If I want to find its minimums, I have to compute it's gradient with respect to $w$, but how can I compute it if $w$ appears in the sum's constraint!?

However, since for any given $w$ the set of indexes $p$ for the sum is fixed, I think I can ignore that constraint to compute the gradient and just write: $$\nabla_w c(w) = \sum_{\{p: \, y_p \cdot \langle w, x_p \rangle \leq 0\}} y_p \cdot x_p $$ and find the minimum using gradient descent.

I'd like to get some feedback, if this idea works in my problem and/or in general , and maybe some materials (books or links are appreciated!) I can check about this.

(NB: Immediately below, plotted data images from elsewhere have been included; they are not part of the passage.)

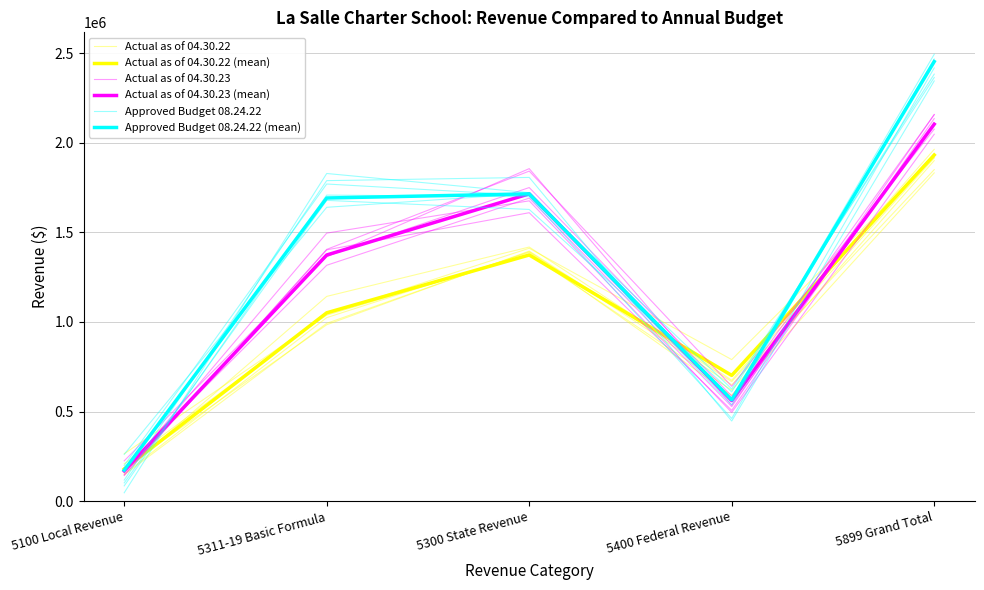

What is the approximate value of Actual as of 04.30.22 at 5899 Grand Total?

1917643.0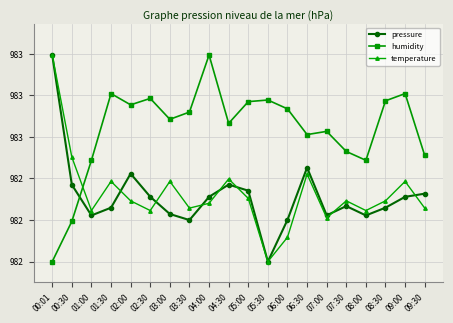

Where does the pressure series first go above 98230?

00:01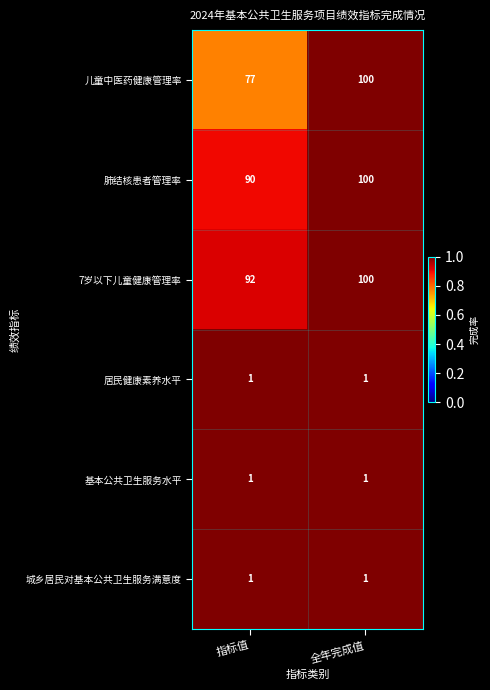

What value does the 7岁以下儿童健康管理率 series have at 全年完成值?

100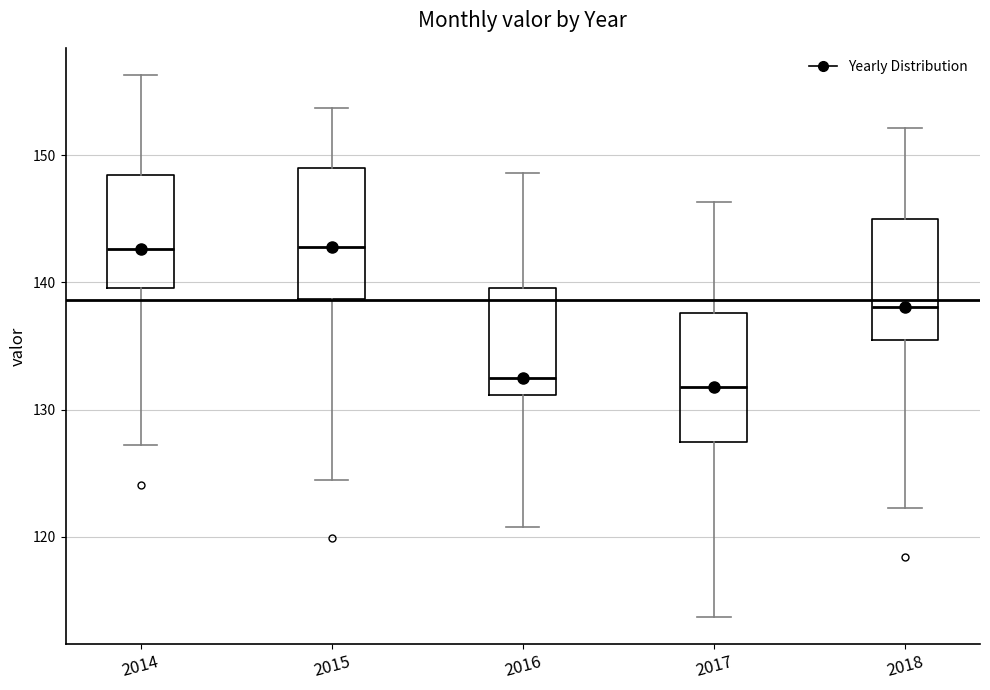

Where does the upper whisker of the box at x = 2017 end on the y-axis? The values are not printed on the chart, so give them approximately, as read against the axis.

146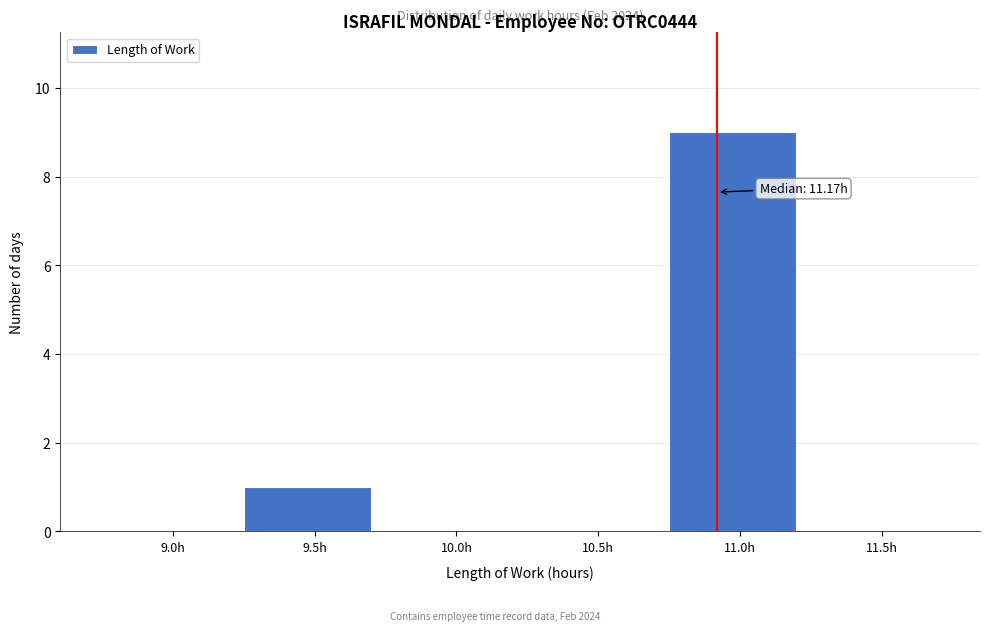

Reading left to right, extract all data points from this chart.

9.0h=0	9.5h=1	10.0h=0	10.5h=0	11.0h=9	11.5h=0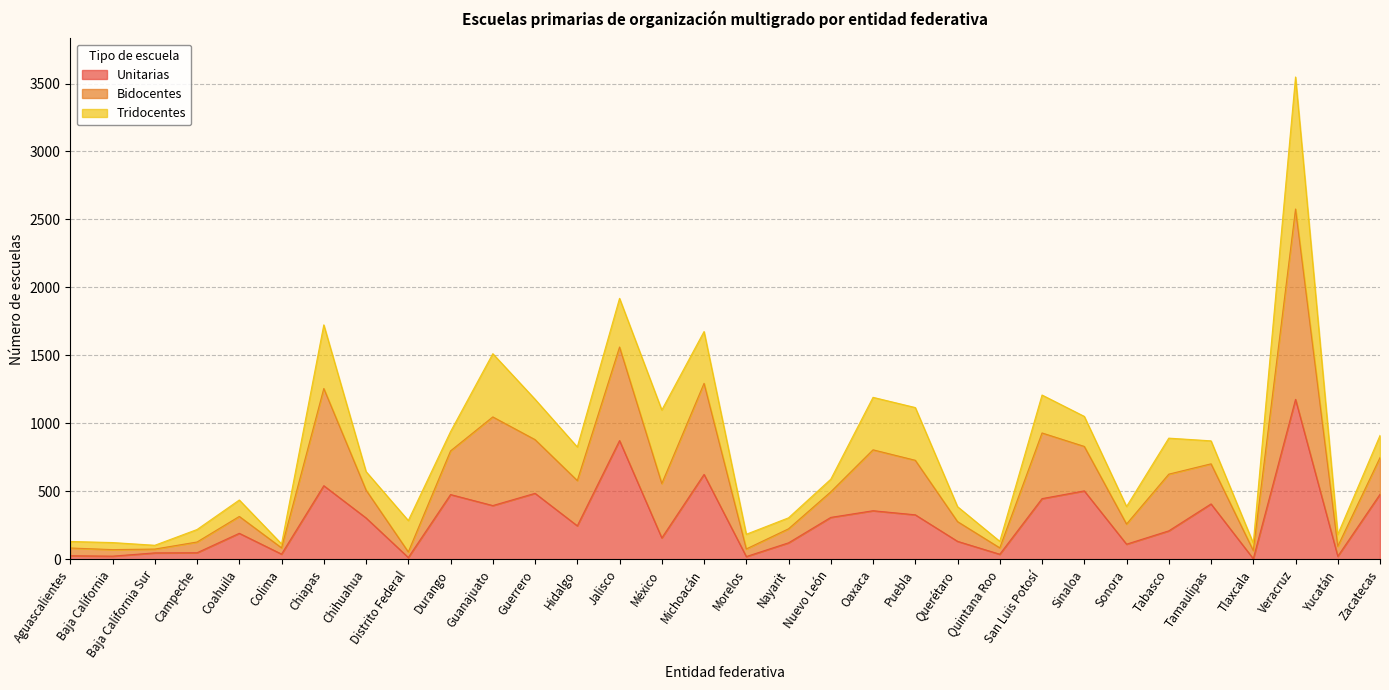

Between Quintana Roo and Campeche, which is larger?

Campeche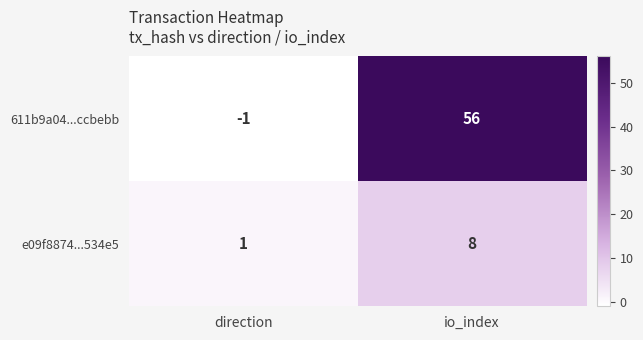

What is the difference between the highest and lowest values at io_index?

48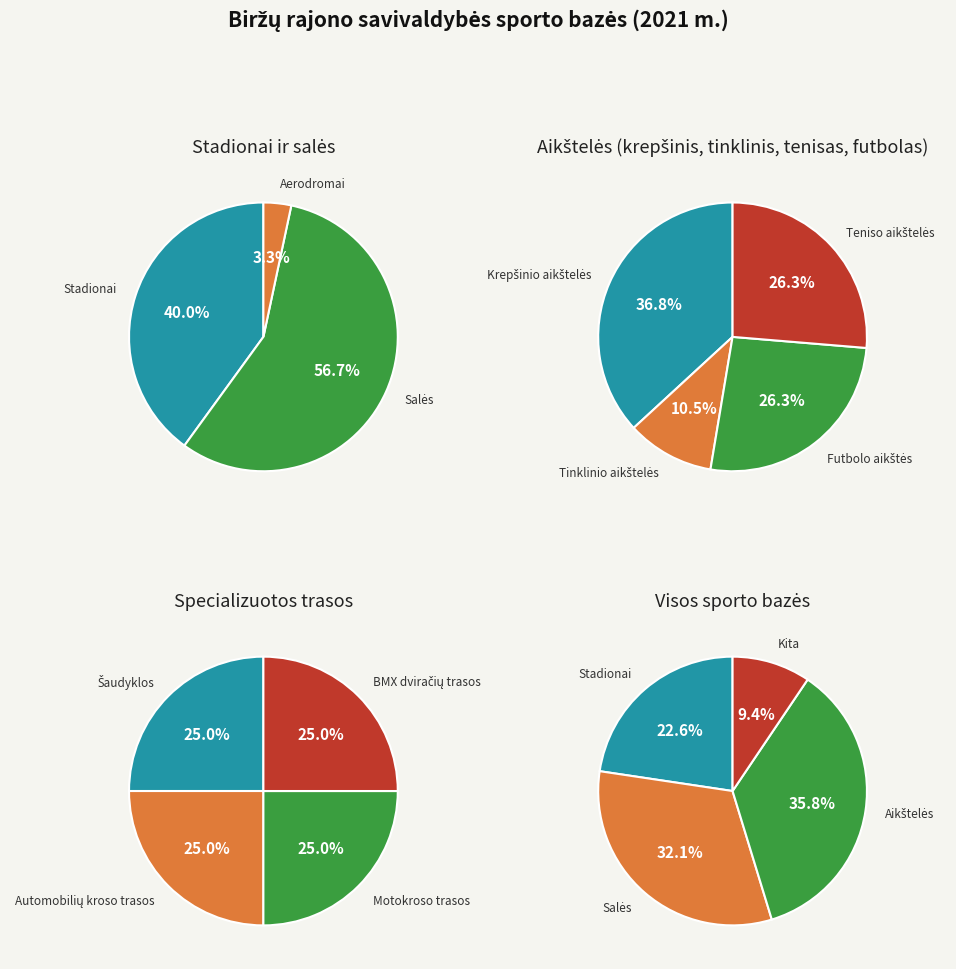

Which has a higher value, Futbolo aikštės or Šaudyklos?

Futbolo aikštės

This problem is related to backpropagation and Rosenblat's Delta Rule, which I should be able to derive from the solution.

1

There are 1 best solutions below

0
On BEST ANSWER

(Not an answer, only a long comment). I think that your argument is not correct. Namely, you can write your function as $$ c(w) = \sum_{p=1}^M \psi_p(w), \qquad \psi_p(w) := \min\{0, y_p \langle w, x_p\rangle\}. $$ At points where $y_p \langle w, x_p\rangle\neq 0$ for every $p$, every $\psi_p$ is differentiable and the gradient of $c$ can be computed by your formula.

On the other hand, if $y_p \langle w, x_p\rangle = 0$ for some $p$, then the corresponding function $\psi_p$ is not differentiable. Anyway, you can compute the generalized gradient $\partial \psi_p(w)$ and try to work using it.